[Collected data]
++++

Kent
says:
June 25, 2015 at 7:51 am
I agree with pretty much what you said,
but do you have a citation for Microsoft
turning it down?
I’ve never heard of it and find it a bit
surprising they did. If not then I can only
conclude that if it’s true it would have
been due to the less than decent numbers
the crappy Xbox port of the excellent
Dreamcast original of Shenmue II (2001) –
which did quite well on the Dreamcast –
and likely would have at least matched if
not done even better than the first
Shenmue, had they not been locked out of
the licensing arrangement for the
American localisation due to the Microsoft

++++

Copy the entries above word for word, keeping every line as it appears.

Kent
says:
June 25, 2015 at 7:51 am
I agree with pretty much what you said,
but do you have a citation for Microsoft
turning it down?
I’ve never heard of it and find it a bit
surprising they did. If not then I can only
conclude that if it’s true it would have
been due to the less than decent numbers
the crappy Xbox port of the excellent
Dreamcast original of Shenmue II (2001) –
which did quite well on the Dreamcast –
and likely would have at least matched if
not done even better than the first
Shenmue, had they not been locked out of
the licensing arrangement for the
American localisation due to the Microsoft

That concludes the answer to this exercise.